A regulatory impact assessment (Ria) report by local policy analysts concluded that if the proposals were passed in their present form they would result in firms steering away from hiring more employees, putting thousands of jobs at risk.
Michael Bagraim of Bagraims Attorneys, one of a number of labour law consultants who has filed a submission to the department, said the proposals were “detrimental” to job creation and that they went against the government’s promises to create more work.
One of the proposals is for an Employment Services Portal, contained in the Employment Services Bill, from which businesses will also be able to access potential employees through an internet database.
The bill will effectively boost the department’s existing employment services database by making it mandatory for employers to report any vacancies to the department within 14 days or face fines of up to R10 000.
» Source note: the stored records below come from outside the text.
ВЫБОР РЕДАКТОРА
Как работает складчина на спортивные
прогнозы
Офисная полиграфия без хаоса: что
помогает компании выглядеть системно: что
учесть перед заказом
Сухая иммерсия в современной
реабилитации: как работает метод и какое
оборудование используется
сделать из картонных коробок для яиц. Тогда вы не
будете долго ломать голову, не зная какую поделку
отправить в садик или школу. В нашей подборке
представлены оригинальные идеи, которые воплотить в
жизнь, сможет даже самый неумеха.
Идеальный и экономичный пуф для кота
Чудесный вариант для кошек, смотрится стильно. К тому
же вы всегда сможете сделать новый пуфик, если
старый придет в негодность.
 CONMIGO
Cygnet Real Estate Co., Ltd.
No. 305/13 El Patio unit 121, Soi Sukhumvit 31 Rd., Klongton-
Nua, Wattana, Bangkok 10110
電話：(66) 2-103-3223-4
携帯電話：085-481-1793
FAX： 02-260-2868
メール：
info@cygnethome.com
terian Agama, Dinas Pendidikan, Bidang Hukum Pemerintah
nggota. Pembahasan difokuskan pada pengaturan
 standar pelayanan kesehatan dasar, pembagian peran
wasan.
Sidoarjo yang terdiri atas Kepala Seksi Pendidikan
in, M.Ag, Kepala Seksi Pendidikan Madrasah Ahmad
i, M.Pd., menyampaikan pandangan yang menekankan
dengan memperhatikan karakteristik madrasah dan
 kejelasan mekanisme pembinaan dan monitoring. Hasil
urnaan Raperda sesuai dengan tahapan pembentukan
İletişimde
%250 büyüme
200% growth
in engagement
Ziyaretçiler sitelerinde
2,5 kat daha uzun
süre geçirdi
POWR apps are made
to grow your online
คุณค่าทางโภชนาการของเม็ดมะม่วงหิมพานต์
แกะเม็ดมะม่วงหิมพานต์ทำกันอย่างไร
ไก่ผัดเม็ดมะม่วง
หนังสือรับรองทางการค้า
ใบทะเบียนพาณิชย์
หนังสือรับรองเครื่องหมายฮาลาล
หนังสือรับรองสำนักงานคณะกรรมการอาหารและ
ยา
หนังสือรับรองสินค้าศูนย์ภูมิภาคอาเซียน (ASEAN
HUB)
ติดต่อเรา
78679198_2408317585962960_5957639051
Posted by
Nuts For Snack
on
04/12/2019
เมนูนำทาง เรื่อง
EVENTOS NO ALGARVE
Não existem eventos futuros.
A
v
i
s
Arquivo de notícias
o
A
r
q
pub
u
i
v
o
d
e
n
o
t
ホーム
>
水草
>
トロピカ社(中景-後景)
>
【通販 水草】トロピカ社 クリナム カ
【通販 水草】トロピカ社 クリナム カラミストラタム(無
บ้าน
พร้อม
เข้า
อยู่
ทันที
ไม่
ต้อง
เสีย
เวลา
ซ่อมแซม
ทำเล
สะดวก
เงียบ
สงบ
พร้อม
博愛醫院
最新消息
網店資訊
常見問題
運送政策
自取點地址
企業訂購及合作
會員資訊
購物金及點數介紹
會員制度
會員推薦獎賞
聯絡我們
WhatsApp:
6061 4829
Though the Ria report said the bill “imposes a significant administrative burden on employers”, the department believes the portal will do away with high fees charged by labour brokers and lessen the “costs of doing business”, as the system would be free to use by employers.
The department’s head of employment services and work sector placement and registration, Zodwa Mabaso, said that before drafting the bill the department had studied 29 countries.
Many businesses including smaller firms in those countries the department visited, believed the system played a valuable role in reducing recruitment costs, she said.
However Mabaso admitted that a Swedish colleague had advised her department against fining employers that neglected to report vacancies, pointing out that Swedish courts were clogged up with cases taken up by employers seeking to challenge the fines.
Shaun Snyman, a director of labour law advisors Labournet, questioned how an employer would be able to determine exactly when a vacancy came about and when they would have to report it, adding that the idea to report vacancies was a “big fat waste of time and resources”.
“You cannot compel a process of recruitment through that process. The whole thing just creates distrust,” he said, adding that the department under-estimated the complex nature of recruitment.
“If a Department of Labour CV landed on their desk they would say ‘oh not another one’ and then they are going to toss it into the dustbin,” he said.
He believed that the department should rather look to improve the management of its existing employment services database and pointed out that if it was well managed and remained free of charge many employers would opt to make use of it rather than spend thousands of rands using recruitment agencies.
Snyman also pointed out that the clauses contained in the Labour Relations Amendment Bill that propose that all work be fulltime unless employers can prove otherwise, would only lead to unemployment.
Employers looking for someone to stand in for an employee on sick leave or maternity leave would think twice about hiring someone if there was a chance that when the other employee returned, that the new employee would demand that their job was permanent – especially if it meant having to go to the CCMA or Labour Court to argue their case.
Added to this Snyman said the proposal to make it mandatory that all CCMA cases be held as joint conciliation and arbitration (or con-arb) sessions, rather than separate ones, would see systems at the CCMA collapse.
He believed not having a separate initial conciliation step would encourage employers to steer away from settling early and to rather fight for all they are worth, forcing cases to drag on for longer.